The org chart now includes agents. But accountability still sits with humans.
The org chart now includes agents. But accountability still sits with humans.
As humans and AI increasingly share the work, the C-suite is being forced to answer a question most companies have not fully confronted: who owns the outcome?

Work is no longer done only by people. Yet most org charts still assume it is.
Across industries, leaders are experimenting with AI copilots, autonomous agents and workflow automation. Teams are using agentic AI to write code, generate marketing campaigns, analyse contracts and even triage customer issues. The productivity potential is clear.
Given the magnitude and impact of this technological shift, ZRG is embarking on a series of conversations with senior leaders about how accountability and ownership evolve as humans and machines increasingly share the work.
Policy experts and business strategists alike are beginning to focus on a fundamental question: where does accountability sit when AI acts?
In many organisations, the conversation still revolves around ownership of the technology. Is this an IT initiative? A data initiative? An HR transformation effort? Sometimes the debate centres on who controls the AI budget or the tools.

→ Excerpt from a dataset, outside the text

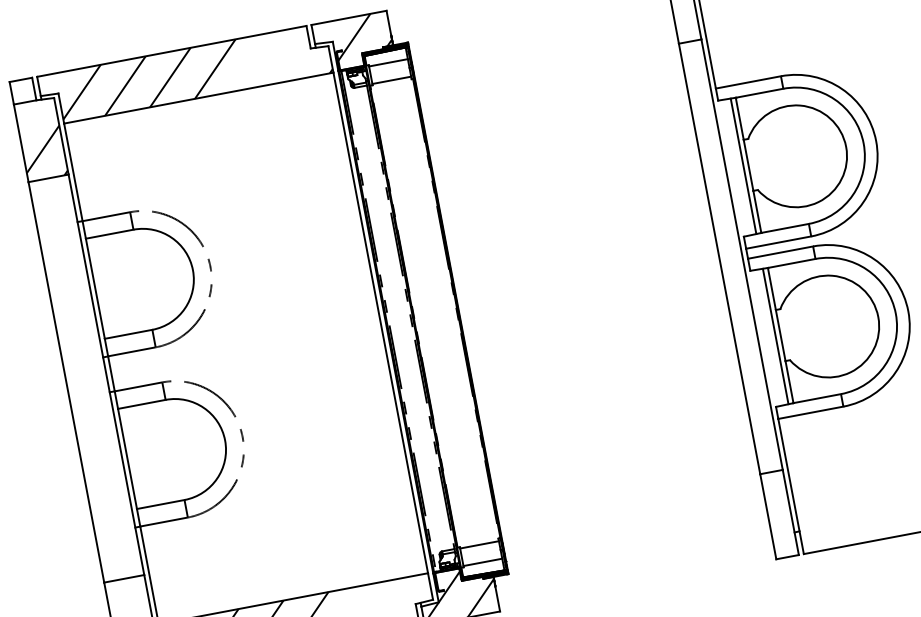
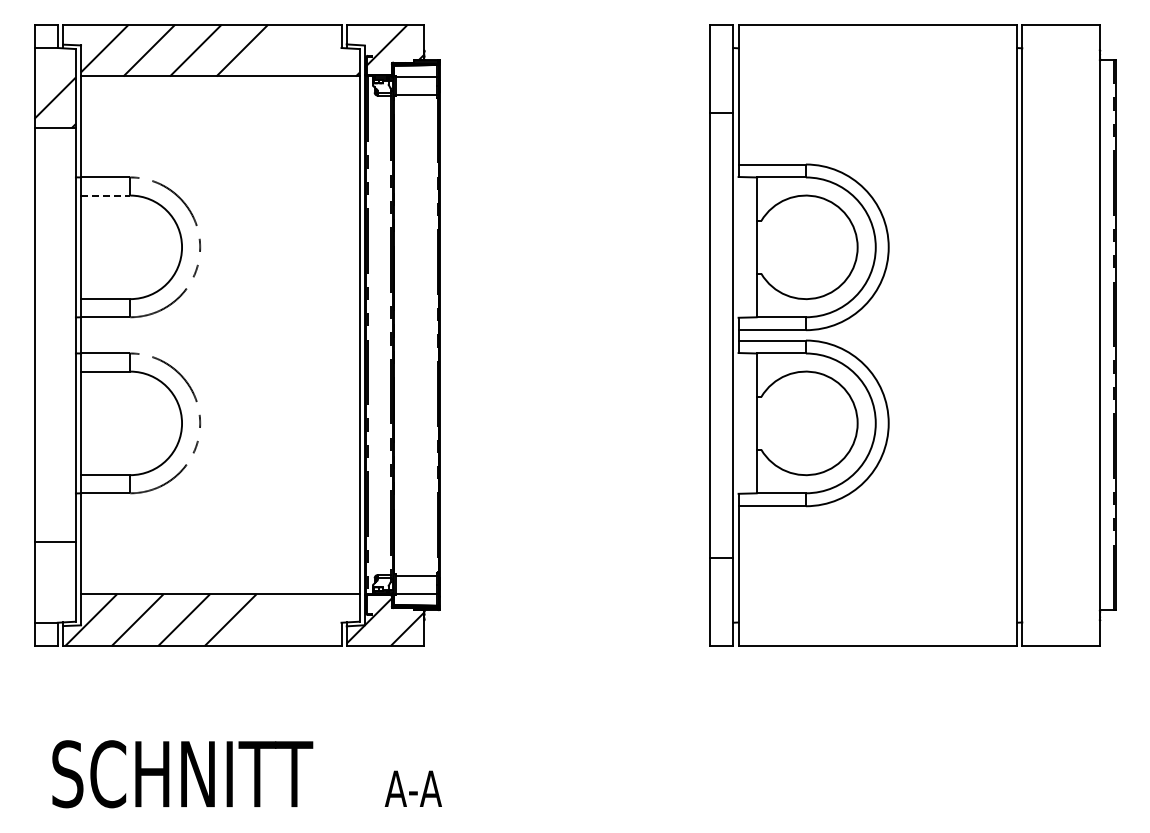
line: (743, 166) -> (751, 247), removed
line: (109, 234) -> (105, 195), solid -> dashed
line: (775, 336) -> (751, 423), removed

But the reality is different.
Agentic AI creates a new accountability gap.
As ways of working are redefined and “work” becomes the output of both human and algorithm, accountability for that output becomes less clear. It sits in the spaces between traditional functional boundaries. The leaders who design work, the leaders who deploy technology, and the leaders responsible for business outcomes are now collectively shaping how work actually gets done.
So, when agency is no longer implicitly linked with human ethics and decision-making norms, when resources are not always human, and when agentic AI is democratised rather than centrally governed, who is accountable?
In many companies, accountability still follows legacy lines: Technology teams manage the platforms; HR manages the workforce; Business leaders own the commercial outcomes.
But digital labour sits across all three. So where does the buck stop? And with whom?
But digital labour sits across all three.
Technology leaders control how systems operate. People leaders shape how humans work alongside them. Business leaders ultimately carry the results.
The reality is that accountability is becoming shared by design.
The real shift is not technology adoption. It is work redesign.
The first insight leaders are confronting is that AI adoption quickly becomes a question of operating model design.
Consider software development. Engineers now routinely use AI coding assistants to generate large portions of code. The productivity gains can be significant. But the work itself changes. Developers spend less time writing code and more time reviewing, refining and orchestrating outputs.
Who owns the quality of that output? Who ensures teams have the skills required for this new role construct?
The CIO may oversee the tools. The engineering leader manages the team. But the work has fundamentally changed, and the accountability structure often has not.
The same pattern is appearing across functions. Marketing teams generate content with generative AI. Legal teams use AI to review contracts. Finance teams automate analysis and forecasting.
While some organisations are still adding technology to existing roles, many are moving towards a fundamental redesign of how work is performed. Yet the leadership structures responsible for that redesign are often unclear.
Technology ownership alone will not solve the problem.
Some organisations attempt to address this by assigning ownership of AI to a single functional leader. Often this sits with the CIO or a newly created AI leadership role.
That clarity helps with infrastructure and governance. But it does not fully address the work design challenge.
Technology leaders can design and deploy the tools, but they cannot unilaterally redesign how thousands of employees and machines collaborate across the enterprise.
The same is true for HR. Workforce strategy matters deeply, but HR leaders do not control the enterprise technology environment or the operational workflows where AI is deployed.
The reality is that no single function owns the entire problem.
The organisations that move fastest will treat this as a shared leadership challenge.
The most forward-looking companies are beginning to treat AI not as a technology initiative, but as a work redesign challenge that spans the leadership team.
Agentic AI is now integral to operating models and org charts. But accountability for how work gets done remains firmly with the human leaders who design the system around it.
How leadership teams adapt to this new paradigm, and to the blurring of functional boundaries it is already creating, will define organisational success in the years ahead.